Saved data entries:
BEGIN
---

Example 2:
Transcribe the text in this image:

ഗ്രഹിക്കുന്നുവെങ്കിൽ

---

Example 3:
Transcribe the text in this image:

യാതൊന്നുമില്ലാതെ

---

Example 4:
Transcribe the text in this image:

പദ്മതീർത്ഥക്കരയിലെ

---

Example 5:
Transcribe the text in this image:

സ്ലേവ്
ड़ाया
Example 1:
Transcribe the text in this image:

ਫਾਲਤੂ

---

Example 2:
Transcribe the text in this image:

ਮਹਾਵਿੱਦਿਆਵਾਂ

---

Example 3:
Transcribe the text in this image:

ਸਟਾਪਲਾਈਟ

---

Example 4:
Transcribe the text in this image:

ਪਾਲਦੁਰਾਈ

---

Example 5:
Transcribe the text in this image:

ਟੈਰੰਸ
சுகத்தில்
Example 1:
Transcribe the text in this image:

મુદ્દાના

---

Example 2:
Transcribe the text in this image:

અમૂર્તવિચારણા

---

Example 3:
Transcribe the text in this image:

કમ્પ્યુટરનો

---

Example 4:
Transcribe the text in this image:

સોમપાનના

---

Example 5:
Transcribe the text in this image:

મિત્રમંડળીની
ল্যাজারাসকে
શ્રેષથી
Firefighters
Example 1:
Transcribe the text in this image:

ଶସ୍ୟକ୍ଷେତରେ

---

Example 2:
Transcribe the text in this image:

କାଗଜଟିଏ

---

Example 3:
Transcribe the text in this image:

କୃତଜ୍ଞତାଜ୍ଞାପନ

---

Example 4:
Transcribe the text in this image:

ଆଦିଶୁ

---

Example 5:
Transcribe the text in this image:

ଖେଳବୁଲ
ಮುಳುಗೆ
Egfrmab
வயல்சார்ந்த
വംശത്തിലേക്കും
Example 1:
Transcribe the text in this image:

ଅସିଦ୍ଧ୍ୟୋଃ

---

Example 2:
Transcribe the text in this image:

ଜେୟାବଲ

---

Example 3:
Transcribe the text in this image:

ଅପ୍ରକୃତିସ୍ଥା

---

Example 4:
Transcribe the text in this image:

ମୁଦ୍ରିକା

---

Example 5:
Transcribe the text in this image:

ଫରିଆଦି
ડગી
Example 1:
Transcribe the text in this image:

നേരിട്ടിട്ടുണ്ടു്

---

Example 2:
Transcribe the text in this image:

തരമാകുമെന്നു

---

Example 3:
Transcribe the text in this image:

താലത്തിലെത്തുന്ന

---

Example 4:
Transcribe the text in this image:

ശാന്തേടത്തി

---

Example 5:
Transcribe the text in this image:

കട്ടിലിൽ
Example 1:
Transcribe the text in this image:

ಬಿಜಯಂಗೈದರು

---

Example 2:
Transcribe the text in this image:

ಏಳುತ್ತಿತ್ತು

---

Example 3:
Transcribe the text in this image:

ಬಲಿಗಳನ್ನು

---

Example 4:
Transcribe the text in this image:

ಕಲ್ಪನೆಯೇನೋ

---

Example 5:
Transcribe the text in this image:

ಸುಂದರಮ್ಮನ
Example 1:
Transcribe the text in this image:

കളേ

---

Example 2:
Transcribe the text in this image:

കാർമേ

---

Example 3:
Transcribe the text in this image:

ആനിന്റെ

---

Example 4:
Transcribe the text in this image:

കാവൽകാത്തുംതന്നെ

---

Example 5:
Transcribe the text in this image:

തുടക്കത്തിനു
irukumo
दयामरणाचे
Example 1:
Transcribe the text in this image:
END
YOUR ASSIGNMENT
Retype every line above with nothing changed.

RESULT
---

Example 2:
Transcribe the text in this image:

ഗ്രഹിക്കുന്നുവെങ്കിൽ

---

Example 3:
Transcribe the text in this image:

യാതൊന്നുമില്ലാതെ

---

Example 4:
Transcribe the text in this image:

പദ്മതീർത്ഥക്കരയിലെ

---

Example 5:
Transcribe the text in this image:

സ്ലേവ്
ड़ाया
Example 1:
Transcribe the text in this image:

ਫਾਲਤੂ

---

Example 2:
Transcribe the text in this image:

ਮਹਾਵਿੱਦਿਆਵਾਂ

---

Example 3:
Transcribe the text in this image:

ਸਟਾਪਲਾਈਟ

---

Example 4:
Transcribe the text in this image:

ਪਾਲਦੁਰਾਈ

---

Example 5:
Transcribe the text in this image:

ਟੈਰੰਸ
சுகத்தில்
Example 1:
Transcribe the text in this image:

મુદ્દાના

---

Example 2:
Transcribe the text in this image:

અમૂર્તવિચારણા

---

Example 3:
Transcribe the text in this image:

કમ્પ્યુટરનો

---

Example 4:
Transcribe the text in this image:

સોમપાનના

---

Example 5:
Transcribe the text in this image:

મિત્રમંડળીની
ল্যাজারাসকে
શ્રેષથી
Firefighters
Example 1:
Transcribe the text in this image:

ଶସ୍ୟକ୍ଷେତରେ

---

Example 2:
Transcribe the text in this image:

କାଗଜଟିଏ

---

Example 3:
Transcribe the text in this image:

କୃତଜ୍ଞତାଜ୍ଞାପନ

---

Example 4:
Transcribe the text in this image:

ଆଦିଶୁ

---

Example 5:
Transcribe the text in this image:

ଖେଳବୁଲ
ಮುಳುಗೆ
Egfrmab
வயல்சார்ந்த
വംശത്തിലേക്കും
Example 1:
Transcribe the text in this image:

ଅସିଦ୍ଧ୍ୟୋଃ

---

Example 2:
Transcribe the text in this image:

ଜେୟାବଲ

---

Example 3:
Transcribe the text in this image:

ଅପ୍ରକୃତିସ୍ଥା

---

Example 4:
Transcribe the text in this image:

ମୁଦ୍ରିକା

---

Example 5:
Transcribe the text in this image:

ଫରିଆଦି
ડગી
Example 1:
Transcribe the text in this image:

നേരിട്ടിട്ടുണ്ടു്

---

Example 2:
Transcribe the text in this image:

തരമാകുമെന്നു

---

Example 3:
Transcribe the text in this image:

താലത്തിലെത്തുന്ന

---

Example 4:
Transcribe the text in this image:

ശാന്തേടത്തി

---

Example 5:
Transcribe the text in this image:

കട്ടിലിൽ
Example 1:
Transcribe the text in this image:

ಬಿಜಯಂಗೈದರು

---

Example 2:
Transcribe the text in this image:

ಏಳುತ್ತಿತ್ತು

---

Example 3:
Transcribe the text in this image:

ಬಲಿಗಳನ್ನು

---

Example 4:
Transcribe the text in this image:

ಕಲ್ಪನೆಯೇನೋ

---

Example 5:
Transcribe the text in this image:

ಸುಂದರಮ್ಮನ
Example 1:
Transcribe the text in this image:

കളേ

---

Example 2:
Transcribe the text in this image:

കാർമേ

---

Example 3:
Transcribe the text in this image:

ആനിന്റെ

---

Example 4:
Transcribe the text in this image:

കാവൽകാത്തുംതന്നെ

---

Example 5:
Transcribe the text in this image:

തുടക്കത്തിനു
irukumo
दयामरणाचे
Example 1:
Transcribe the text in this image:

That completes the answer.